Сказав это, он вытянулся на своем ложе и закрыл глаза. А я вынес чашки, сунул свою рукопись под одну из подушек и пошел в тайскую лавку на углу, кажется, она называется «Острое и сладкое приключение в Шиаде». Попади я туда теперь, сожрал бы целый котел кокосового супа, обжигающего глотку, будто поток бесцветной лавы.
Обед сегодня не принесли, ну да ладно — у меня есть вода, вчерашний хлеб и пачка сигарет, купленная вчера у охранника за два червонца. Поставлю железный стул возле стены, залезу на него и покурю в окно, чтобы дым не проползал под дверь. Когда я жил у Габии, мне тоже приходилось курить в маленькое окно, выходя на лестничную площадку. Хозяйка, пани Эльжбета, привыкла ко мне и выходила стрельнуть сигаретку, за ее спиной я видел часы с маятником и несколько войлочных кукол, сидевших в коридоре на сундуке. Кукол ей отдавали квартирантки, когда нечем было платить за жилье.

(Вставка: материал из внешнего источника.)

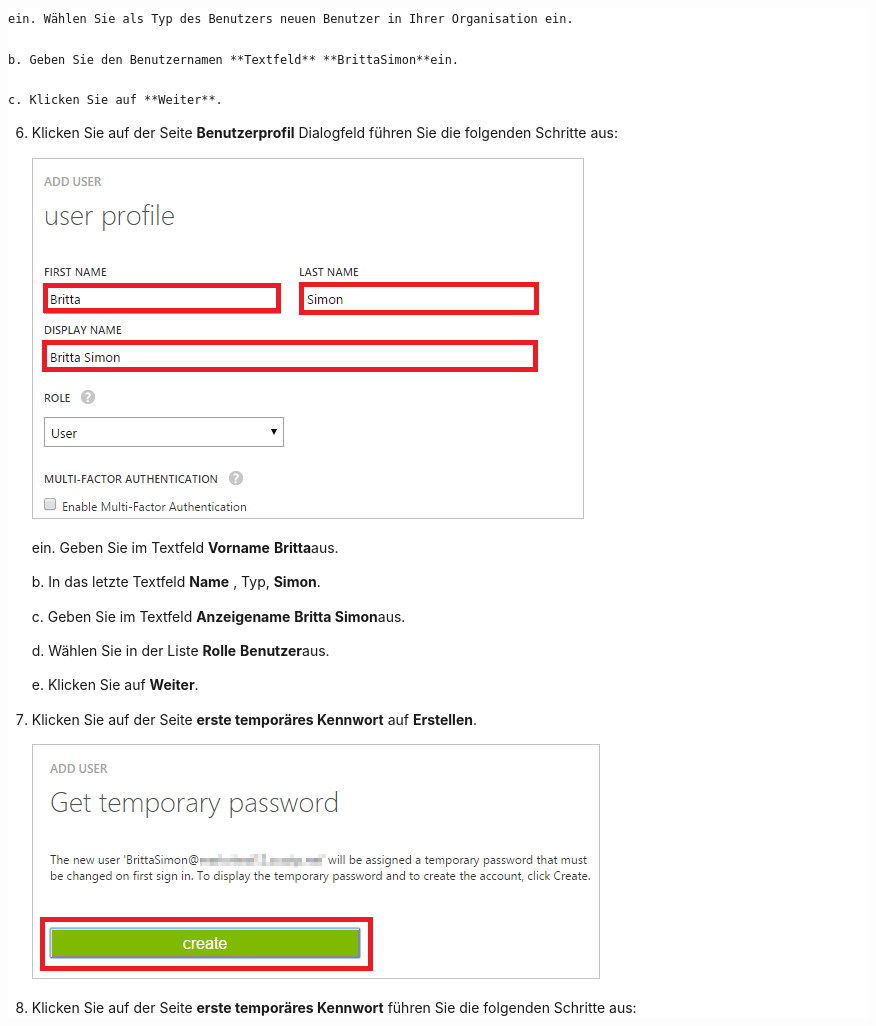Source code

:     ein. Wählen Sie als Typ des Benutzers neuen Benutzer in Ihrer Organisation ein.

    b. Geben Sie den Benutzernamen **Textfeld** **BrittaSimon**ein.

    c. Klicken Sie auf **Weiter**.

6.  Klicken Sie auf der Seite **Benutzerprofil** Dialogfeld führen Sie die folgenden Schritte aus:
    
    ![Erstellen eines Benutzers mit Azure AD-testen](./media/active-directory-saas-betterworks-tutorial/create_aaduser_06.png)

    ein. Geben Sie im Textfeld **Vorname** **Britta**aus.  

    b. In das letzte Textfeld **Name** , Typ, **Simon**.

    c. Geben Sie im Textfeld **Anzeigename** **Britta Simon**aus.

    d. Wählen Sie in der Liste **Rolle** **Benutzer**aus.

    e. Klicken Sie auf **Weiter**.

7. Klicken Sie auf der Seite **erste temporäres Kennwort** auf **Erstellen**.
    
    ![Erstellen eines Benutzers mit Azure AD-testen](./media/active-directory-saas-betterworks-tutorial/create_aaduser_07.png)

8. Klicken Sie auf der Seite **erste temporäres Kennwort** führen Sie die folgenden Schritte aus:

Габия валяла и шила с утра до вечера, но деньги в доме не задерживались, хозяйством ведала Сольвега, младшая сестра, способная спустить все запасы на швейцарский шоколад или пару чулок и к вечеру остаться без гроша. Соля была совсем подростком на вид, зато волосы у нее были дай бог всякому, целая груда волос цвета недожженного угля. По ее милости мы с Габией спали в чулане — сестра еще с августа обещала найти себе жилье, но все никак не съезжала. Она возвращалась поздно, звенела посудой, вздыхала за стеной, куклы таращили глаза в темноте, я задыхался от пыли и не мог заснуть. Самую смешную куклу звали Арман Марсель, хотя у нее были кудельные рыжие косы и выразительные перси под сарафаном. Эту Габия продавать не хотела, говорила, что она слишком похожа на саму Габию.